The turnaround from the Texas loss and Milroe’s subsequent hiatus in Hillsborough County was stunning. The redshirt sophomore from outside Houston broke an Alabama record with four touchdown runs — the most ever by a quarterback in a single game.

He did it with a confidence not seen amid the inconsistency of the 34-24 loss to a Longhorn team to whom Milroe was once committed. Gone were the two interceptions from that Week 2 setback and diversion that followed.

Milroe was a clean 15-for-23 passing for 219 yards but this game changed on Milroe’s ability to run the ball.

He did it a lot for a change against LSU. The 20 runs were a career high — just three behind his total passing attempts — while the 155 rushing yards were the fifth most among QBs in program history.

That’s a lifetime from standing on the sideline of Raymond James Stadium on the third Saturday of September. There Milroe stood, helmet in hand, watching teammates Tyler Buchner and Ty Simpson share the job he held the first two weeks of the season. The trip to face a rebuilding South Florida program offered Alabama to try the next two contestants after Milroe’s uneven night against the Longhorns.

There was a midgame monsoon that felt eerily symbolic during a frankly horrific offensive performance. After that 17-3 win that felt worse than the Texas loss, nobody questioned Milroe’s place in this offense.

So back to work he went, and while less-than-meteoric, the progress is visible even to his biggest detractors. The interceptions decreased. Sacks didn’t and the speed that save last October’s win at Arkansas was suddenly not part of the plan. At 6-foot-2, 220 pounds, he has the speed of a running back with the power of a middle linebacker and all of that was back on display against LSU.

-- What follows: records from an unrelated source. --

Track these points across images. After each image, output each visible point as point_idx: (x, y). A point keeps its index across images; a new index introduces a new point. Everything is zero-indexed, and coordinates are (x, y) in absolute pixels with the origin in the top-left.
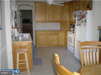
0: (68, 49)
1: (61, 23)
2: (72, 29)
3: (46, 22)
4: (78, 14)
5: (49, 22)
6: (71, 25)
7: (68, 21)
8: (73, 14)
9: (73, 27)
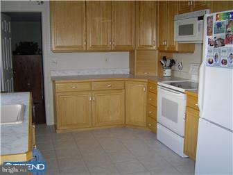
0: (158, 137)
1: (132, 52)
2: (167, 72)
3: (86, 51)
4: (215, 22)
5: (95, 49)
6: (165, 59)
7: (154, 48)
8: (175, 22)
9: (170, 66)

And for all the numbers Milroe posted, Nick Saban mentioned one above the others. He led Alabama to an 11-for-14 conversion rate on third downs. That 78% hit rate was the highest in any Crimson Tide game with 10-plus attempts since the 2012 Iron Bowl against the worst Auburn team in recent memory. Milroe converted five of those with runs — two of which for touchdowns — while three required nine-plus yards to move the sticks.

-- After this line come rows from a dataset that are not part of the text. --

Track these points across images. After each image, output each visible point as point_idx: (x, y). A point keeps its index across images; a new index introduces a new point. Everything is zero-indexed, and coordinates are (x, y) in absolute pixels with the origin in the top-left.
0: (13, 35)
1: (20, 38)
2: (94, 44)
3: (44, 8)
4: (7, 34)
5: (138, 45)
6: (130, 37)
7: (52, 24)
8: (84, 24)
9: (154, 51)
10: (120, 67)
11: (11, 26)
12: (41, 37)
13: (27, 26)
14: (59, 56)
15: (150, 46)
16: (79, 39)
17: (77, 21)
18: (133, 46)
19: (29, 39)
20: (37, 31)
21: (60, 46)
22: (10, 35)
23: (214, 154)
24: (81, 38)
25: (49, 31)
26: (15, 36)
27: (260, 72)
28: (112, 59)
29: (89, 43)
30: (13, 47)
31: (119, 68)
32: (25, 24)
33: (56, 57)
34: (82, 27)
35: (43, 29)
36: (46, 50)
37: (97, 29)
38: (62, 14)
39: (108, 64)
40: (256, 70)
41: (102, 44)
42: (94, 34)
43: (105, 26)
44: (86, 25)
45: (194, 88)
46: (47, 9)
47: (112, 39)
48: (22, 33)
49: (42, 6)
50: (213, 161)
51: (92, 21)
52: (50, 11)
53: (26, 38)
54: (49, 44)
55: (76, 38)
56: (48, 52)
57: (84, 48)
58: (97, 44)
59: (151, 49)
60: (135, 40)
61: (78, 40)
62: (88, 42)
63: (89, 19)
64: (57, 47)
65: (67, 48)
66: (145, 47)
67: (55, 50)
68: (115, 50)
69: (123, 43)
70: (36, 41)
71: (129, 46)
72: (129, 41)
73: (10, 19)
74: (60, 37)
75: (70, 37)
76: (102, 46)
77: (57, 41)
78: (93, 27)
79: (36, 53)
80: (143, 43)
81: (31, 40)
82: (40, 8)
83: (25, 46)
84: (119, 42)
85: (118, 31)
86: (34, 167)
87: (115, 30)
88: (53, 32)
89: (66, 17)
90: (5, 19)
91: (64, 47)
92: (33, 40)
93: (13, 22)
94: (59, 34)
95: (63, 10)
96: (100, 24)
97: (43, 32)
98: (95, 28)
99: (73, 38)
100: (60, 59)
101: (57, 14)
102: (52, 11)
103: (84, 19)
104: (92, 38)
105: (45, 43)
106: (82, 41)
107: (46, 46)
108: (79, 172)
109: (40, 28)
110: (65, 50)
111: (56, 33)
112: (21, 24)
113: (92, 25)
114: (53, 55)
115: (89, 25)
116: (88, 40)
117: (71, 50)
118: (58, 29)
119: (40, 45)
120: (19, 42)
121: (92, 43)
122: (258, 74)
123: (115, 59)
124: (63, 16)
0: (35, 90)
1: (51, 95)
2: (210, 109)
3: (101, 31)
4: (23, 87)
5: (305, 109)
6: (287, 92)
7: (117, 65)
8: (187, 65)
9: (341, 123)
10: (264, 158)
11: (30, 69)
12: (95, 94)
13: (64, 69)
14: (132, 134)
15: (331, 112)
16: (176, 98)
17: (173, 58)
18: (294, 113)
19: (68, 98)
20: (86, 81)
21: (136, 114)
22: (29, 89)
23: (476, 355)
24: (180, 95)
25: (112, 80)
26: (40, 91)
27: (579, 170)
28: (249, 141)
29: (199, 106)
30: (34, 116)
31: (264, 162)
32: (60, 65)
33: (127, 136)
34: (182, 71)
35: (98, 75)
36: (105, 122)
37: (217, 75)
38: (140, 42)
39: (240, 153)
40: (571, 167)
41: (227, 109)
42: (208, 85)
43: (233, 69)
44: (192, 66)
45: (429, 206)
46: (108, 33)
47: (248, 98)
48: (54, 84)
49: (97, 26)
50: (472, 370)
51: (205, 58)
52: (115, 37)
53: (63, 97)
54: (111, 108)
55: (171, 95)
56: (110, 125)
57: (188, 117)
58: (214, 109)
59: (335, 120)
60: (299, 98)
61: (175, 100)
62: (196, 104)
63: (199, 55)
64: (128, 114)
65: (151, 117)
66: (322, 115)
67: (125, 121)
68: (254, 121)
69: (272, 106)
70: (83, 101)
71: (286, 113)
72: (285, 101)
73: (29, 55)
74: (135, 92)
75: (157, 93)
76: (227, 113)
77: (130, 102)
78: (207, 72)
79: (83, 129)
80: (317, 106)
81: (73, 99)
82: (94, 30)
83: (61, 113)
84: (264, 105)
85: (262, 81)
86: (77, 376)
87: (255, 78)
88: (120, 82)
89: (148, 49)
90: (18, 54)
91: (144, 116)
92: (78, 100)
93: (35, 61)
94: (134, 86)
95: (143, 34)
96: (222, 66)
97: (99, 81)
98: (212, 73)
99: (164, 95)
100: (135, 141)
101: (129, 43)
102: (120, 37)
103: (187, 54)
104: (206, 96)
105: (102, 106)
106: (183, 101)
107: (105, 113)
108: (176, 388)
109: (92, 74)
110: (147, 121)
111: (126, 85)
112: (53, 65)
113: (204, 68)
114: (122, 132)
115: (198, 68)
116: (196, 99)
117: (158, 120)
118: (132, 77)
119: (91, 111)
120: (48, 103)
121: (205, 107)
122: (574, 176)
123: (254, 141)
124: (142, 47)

This was an Alabama offense built more on ball control than the quick-strike, bombs-away approach from previous weeks. In fact, the two longest passing plays of Alabama’s night were dump downs to running backs, a 42-yarder to Jase McClellan and a 35-yarder to Jamarion Miller. Both came on third downs.

“I mean, it’s obvious (Milroe) is much more confident as a passer,” Saban said. “He’s reading things more quickly. He’s getting the ball to the right guy. He’s making good decisions when he has to improvise and those things we want to continue to help him grow and develop.”

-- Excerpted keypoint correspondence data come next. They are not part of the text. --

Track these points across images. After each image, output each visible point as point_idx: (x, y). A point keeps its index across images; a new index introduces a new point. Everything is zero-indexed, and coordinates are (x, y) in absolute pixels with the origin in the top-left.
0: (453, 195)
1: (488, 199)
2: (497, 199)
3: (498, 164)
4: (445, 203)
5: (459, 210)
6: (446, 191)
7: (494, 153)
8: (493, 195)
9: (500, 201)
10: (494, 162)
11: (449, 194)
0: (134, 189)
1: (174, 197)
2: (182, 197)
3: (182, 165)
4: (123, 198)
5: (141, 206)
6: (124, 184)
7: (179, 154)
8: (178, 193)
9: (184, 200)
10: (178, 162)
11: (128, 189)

Saban said he doesn’t see the same lingering frustration that compounded one bad throw into a series of them.

Context matters too because Milroe was far from the main attraction entering Saturday night. And one could argue Jayden Daniels outshined his QB counterpart for parts of the evening but he was the one who blinked first — throwing an interception early in the third quarter that became the turning point of the night.

It’s a shame Daniels exited under concussion protocol in the fourth quarter because this was a true dual until that point. The senior was 15-for-24 passing with 219 yards, two scores and an interception. On the ground, he set a yardage career-high in the first half alone before finishing with 163 on 11 attempts (14.8 average) and a touchdown.

But this was Milroe’s night.

Where Daniels was climbing in the Heisman betting lines before Saturday, Milroe figures to climb out of the mid-pack with current +10,000 odds.

More importantly, he has Alabama back from the dark side of the moon — or possibly Tampa — after a historic night in Tuscaloosa. This Crimson Tide team could clinch a spot in the SEC Championship Game next week at Kentucky after finding the killer instinct absent from last year’s underachievers.

They’re in this place, in part, because its quarterback survived his Tampa timeout.

Jalen Milroe didn’t fold when he got the hook.

Now he’s got this Alabama team a long way from that swerve into the ditch in a rebound few saw coming.